» **WHAT YOU WILL DO**:
In the entries below, begin at the line that has "right wrist: (450, 286)" and stop after the line that has "right ankle: (54, 198)"; output those lines exactly, leaving out pictures.

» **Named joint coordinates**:
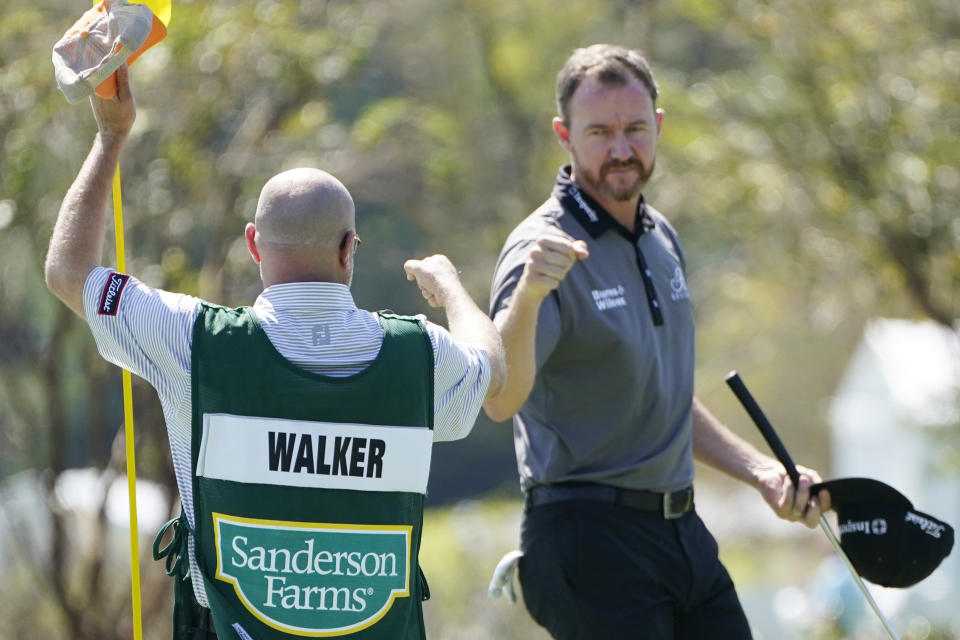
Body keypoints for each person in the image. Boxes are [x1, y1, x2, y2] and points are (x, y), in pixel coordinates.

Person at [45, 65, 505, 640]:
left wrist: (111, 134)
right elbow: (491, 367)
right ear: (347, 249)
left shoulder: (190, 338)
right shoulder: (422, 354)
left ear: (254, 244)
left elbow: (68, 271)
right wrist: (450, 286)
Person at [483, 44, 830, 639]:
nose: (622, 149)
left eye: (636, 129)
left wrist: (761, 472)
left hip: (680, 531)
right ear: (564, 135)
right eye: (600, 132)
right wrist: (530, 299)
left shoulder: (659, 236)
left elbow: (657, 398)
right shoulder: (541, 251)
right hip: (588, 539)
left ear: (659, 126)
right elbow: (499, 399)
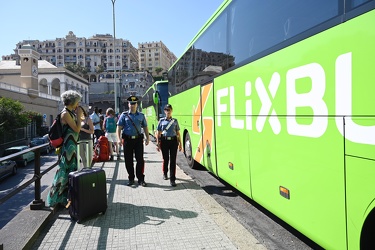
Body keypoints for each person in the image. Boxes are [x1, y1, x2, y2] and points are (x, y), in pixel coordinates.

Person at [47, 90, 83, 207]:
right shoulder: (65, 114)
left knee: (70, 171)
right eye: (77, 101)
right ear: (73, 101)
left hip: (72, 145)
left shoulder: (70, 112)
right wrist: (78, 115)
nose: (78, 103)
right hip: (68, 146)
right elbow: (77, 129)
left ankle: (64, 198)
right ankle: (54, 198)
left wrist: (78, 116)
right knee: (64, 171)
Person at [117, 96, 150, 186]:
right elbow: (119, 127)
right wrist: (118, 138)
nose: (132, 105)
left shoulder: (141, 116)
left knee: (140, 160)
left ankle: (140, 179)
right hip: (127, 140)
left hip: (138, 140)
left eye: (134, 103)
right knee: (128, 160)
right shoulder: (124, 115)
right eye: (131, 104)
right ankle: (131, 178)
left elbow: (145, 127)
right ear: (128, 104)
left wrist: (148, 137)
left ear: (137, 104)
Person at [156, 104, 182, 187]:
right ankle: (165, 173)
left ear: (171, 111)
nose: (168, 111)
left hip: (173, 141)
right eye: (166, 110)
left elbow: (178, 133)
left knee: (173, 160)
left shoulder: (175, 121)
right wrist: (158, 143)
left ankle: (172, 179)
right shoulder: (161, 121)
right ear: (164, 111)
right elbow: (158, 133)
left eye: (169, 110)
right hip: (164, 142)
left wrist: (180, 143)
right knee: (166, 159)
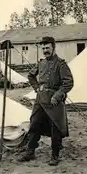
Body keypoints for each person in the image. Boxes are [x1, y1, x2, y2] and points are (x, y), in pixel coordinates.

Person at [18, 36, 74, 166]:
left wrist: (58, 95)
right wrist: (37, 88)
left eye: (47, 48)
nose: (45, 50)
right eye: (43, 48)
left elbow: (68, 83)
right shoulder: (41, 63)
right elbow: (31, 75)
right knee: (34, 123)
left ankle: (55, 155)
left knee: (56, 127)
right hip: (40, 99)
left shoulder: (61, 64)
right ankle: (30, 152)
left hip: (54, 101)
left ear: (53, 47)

--

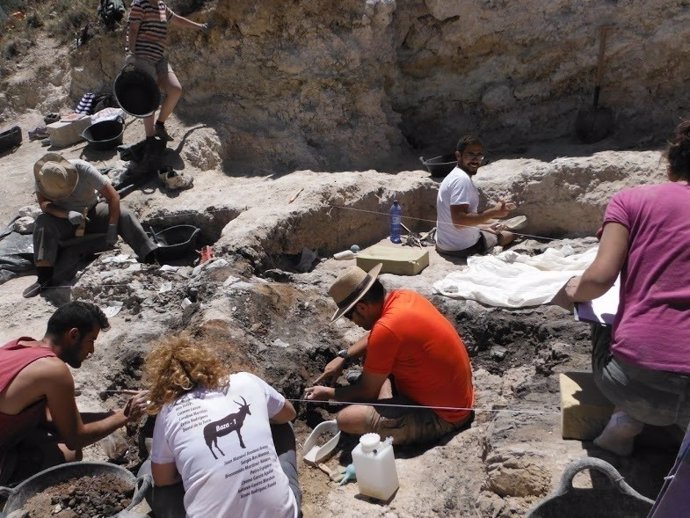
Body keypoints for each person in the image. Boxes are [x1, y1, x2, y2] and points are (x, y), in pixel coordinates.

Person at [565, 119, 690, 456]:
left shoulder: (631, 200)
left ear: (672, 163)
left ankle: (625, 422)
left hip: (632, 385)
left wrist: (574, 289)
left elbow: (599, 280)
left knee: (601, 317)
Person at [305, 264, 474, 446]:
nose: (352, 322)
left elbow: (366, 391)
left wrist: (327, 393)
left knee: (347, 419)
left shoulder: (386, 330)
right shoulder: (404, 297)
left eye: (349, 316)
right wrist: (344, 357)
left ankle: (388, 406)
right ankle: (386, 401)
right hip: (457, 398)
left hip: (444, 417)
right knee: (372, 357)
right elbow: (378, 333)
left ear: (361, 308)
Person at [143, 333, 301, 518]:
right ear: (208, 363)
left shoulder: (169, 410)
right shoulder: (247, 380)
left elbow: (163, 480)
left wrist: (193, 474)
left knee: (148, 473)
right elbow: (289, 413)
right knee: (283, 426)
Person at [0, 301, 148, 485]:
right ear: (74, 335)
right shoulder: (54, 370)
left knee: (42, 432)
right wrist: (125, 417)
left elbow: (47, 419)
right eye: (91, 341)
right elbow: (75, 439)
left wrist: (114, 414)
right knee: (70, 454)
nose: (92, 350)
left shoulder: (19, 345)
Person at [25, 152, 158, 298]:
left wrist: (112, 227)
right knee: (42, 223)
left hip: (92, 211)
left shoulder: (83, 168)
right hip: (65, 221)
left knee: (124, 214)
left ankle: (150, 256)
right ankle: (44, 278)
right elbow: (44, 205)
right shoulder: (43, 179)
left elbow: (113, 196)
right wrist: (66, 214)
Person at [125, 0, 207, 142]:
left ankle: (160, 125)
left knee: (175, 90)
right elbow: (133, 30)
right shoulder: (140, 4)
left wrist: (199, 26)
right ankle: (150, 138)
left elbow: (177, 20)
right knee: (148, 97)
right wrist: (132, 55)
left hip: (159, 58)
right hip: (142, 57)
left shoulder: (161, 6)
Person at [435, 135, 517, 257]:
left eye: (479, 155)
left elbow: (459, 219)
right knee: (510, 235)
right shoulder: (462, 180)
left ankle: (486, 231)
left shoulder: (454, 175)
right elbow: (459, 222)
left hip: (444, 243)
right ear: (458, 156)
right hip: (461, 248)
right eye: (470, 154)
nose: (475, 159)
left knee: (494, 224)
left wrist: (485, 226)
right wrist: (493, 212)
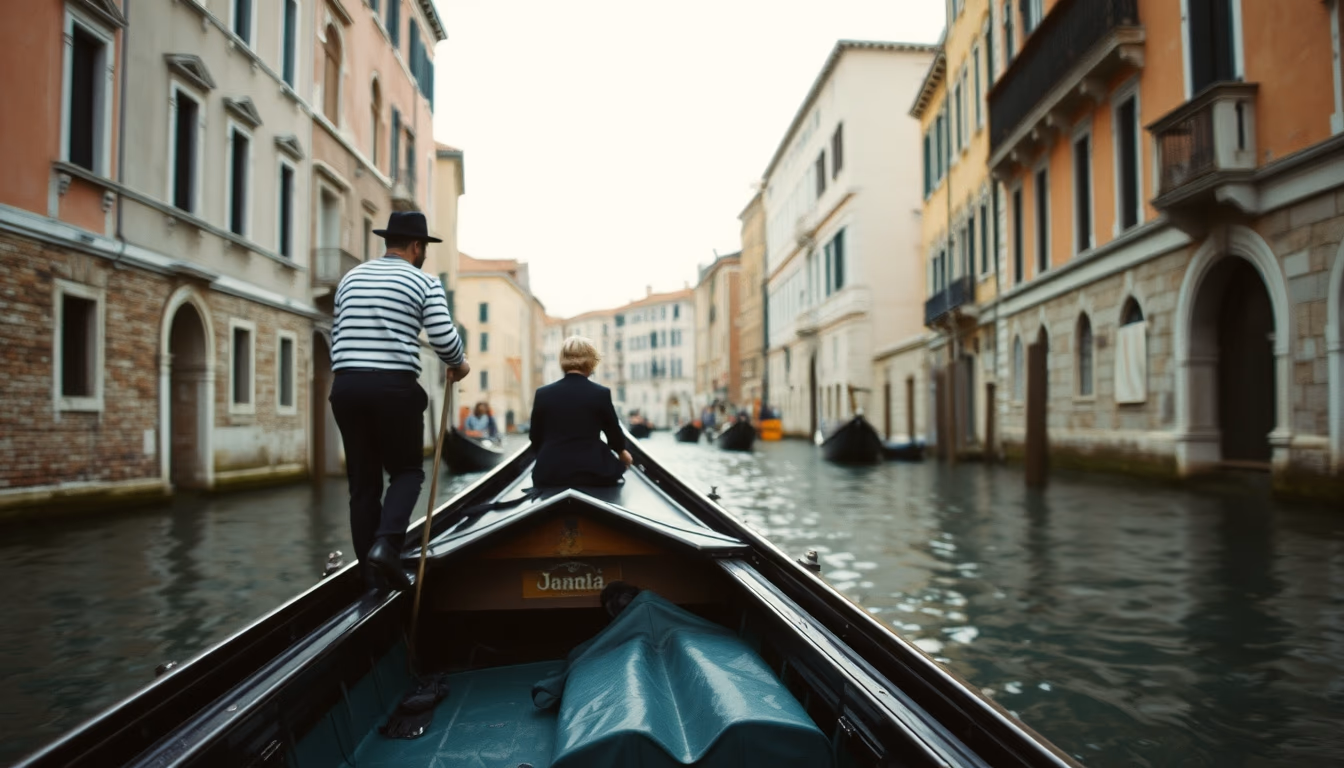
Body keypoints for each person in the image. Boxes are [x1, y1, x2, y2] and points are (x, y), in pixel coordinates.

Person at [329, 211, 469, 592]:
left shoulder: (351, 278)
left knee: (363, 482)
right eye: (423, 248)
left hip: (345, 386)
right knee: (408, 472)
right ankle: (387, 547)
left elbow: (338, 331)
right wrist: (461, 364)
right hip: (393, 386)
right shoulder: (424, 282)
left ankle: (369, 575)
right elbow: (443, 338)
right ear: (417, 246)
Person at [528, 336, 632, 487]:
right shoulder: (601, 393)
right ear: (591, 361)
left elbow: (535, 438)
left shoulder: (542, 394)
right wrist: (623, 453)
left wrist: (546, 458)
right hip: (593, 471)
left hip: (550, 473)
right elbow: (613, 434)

» **THE ANSWER**:
right wrist: (450, 286)
Person at [483, 44, 830, 639]:
nose: (622, 149)
left eye: (636, 129)
left wrist: (761, 472)
left hip: (680, 531)
right ear: (564, 135)
right eye: (600, 132)
right wrist: (530, 299)
left shoulder: (659, 236)
left elbow: (657, 398)
right shoulder: (541, 251)
right hip: (588, 539)
left ear: (659, 126)
right elbow: (499, 399)
Body keypoints for each person in the image. Boxes are [x1, y1, x2, y2] and points are (x, y), in pixel coordinates.

Person at [47, 90, 83, 207]:
right shoulder: (65, 114)
left knee: (70, 171)
right eye: (77, 101)
right ear: (73, 101)
left hip: (72, 145)
left shoulder: (70, 112)
right wrist: (78, 115)
nose: (78, 103)
right hip: (68, 146)
right elbow: (77, 129)
left ankle: (64, 198)
right ankle: (54, 198)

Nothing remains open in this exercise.